### Required tasks:
(a) In the text on graduate student conferences, what possible purpose for such a conference does the student suggest?
(b) Please duplicate the rows word for word, beginning with the very first row and stopping after the row that contains "At what (x,y)", with both of those rows included.

### Text provided:
The Ends and Means of a Graduate Student Conference


A graduate student in philosophy has the responsibility of organizing a graduate student conference hosted by their department, and has some questions, starting with:

1. “Why put on a graduate student conference? What should the purpose of a graduate conference be?

(modification of a photo by Simon C. May)

They write, “One possible answer is that it provides a low stakes opportunity for grad students to practice presenting and commenting. And the student presenters can get valuable feedback on their work.” But the student hase questions about how to address various issues:

2. “I don’t quite know how I should balance the needs and interests of the two main stakeholders: student presenters from other schools and the grad students at our school.”
3. “Which papers should we accept for the conference? The obvious answer is to accept the best papers. But there are competing goals. For example, I want the presenters to benefit from the conference. Our conference will have a (faculty) keynote speaker. So it seems there’s a reason to prioritize papers by graduate students that suggest they’d benefit the most from the keynote speaker’s presence.”

### Material for the task:
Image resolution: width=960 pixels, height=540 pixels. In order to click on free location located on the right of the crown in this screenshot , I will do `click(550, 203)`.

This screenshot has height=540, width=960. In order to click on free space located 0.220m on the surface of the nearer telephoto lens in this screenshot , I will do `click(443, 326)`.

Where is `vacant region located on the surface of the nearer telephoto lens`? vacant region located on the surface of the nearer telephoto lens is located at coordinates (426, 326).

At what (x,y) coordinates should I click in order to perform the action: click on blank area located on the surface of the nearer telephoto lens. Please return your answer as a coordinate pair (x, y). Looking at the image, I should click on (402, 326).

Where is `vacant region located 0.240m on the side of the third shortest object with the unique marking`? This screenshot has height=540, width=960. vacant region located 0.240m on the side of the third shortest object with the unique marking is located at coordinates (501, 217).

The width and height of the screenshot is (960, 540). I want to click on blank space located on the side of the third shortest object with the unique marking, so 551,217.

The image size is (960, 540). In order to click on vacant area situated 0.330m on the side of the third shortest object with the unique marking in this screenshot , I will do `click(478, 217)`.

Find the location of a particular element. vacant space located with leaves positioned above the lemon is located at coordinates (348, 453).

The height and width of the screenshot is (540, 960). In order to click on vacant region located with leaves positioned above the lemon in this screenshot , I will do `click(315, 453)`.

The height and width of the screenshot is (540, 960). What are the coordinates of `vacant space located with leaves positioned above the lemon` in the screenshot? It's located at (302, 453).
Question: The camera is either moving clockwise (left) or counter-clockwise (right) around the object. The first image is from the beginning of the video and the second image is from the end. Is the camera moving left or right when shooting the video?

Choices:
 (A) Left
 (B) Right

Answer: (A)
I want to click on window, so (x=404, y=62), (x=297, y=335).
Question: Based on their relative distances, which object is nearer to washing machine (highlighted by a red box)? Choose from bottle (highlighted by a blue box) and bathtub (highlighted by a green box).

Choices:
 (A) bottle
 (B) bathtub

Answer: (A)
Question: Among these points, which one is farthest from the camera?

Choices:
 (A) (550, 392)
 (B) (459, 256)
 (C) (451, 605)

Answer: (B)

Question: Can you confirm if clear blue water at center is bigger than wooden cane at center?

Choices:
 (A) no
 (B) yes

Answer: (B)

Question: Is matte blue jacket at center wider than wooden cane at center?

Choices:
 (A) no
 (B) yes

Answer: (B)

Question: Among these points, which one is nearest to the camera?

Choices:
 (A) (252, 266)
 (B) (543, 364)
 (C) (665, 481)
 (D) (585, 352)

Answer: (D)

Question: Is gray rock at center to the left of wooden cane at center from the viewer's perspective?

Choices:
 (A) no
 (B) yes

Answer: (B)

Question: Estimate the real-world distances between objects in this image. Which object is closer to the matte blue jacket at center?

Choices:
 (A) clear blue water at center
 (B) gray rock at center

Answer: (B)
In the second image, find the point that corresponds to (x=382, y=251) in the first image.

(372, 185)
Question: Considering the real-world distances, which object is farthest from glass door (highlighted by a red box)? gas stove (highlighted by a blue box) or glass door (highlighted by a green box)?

### Problem solutions:
(a) It gives grad students a low-stakes chance to practice presenting and commenting, and lets presenters get valuable feedback on their work.

(b)
Image resolution: width=960 pixels, height=540 pixels. In order to click on free location located on the right of the crown in this screenshot , I will do `click(550, 203)`.

This screenshot has height=540, width=960. In order to click on free space located 0.220m on the surface of the nearer telephoto lens in this screenshot , I will do `click(443, 326)`.

Where is `vacant region located on the surface of the nearer telephoto lens`? vacant region located on the surface of the nearer telephoto lens is located at coordinates (426, 326).

At what (x,y) coordinates should I click in order to perform the action: click on blank area located on the surface of the nearer telephoto lens. Please return your answer as a coordinate pair (x, y). Looking at the image, I should click on (402, 326).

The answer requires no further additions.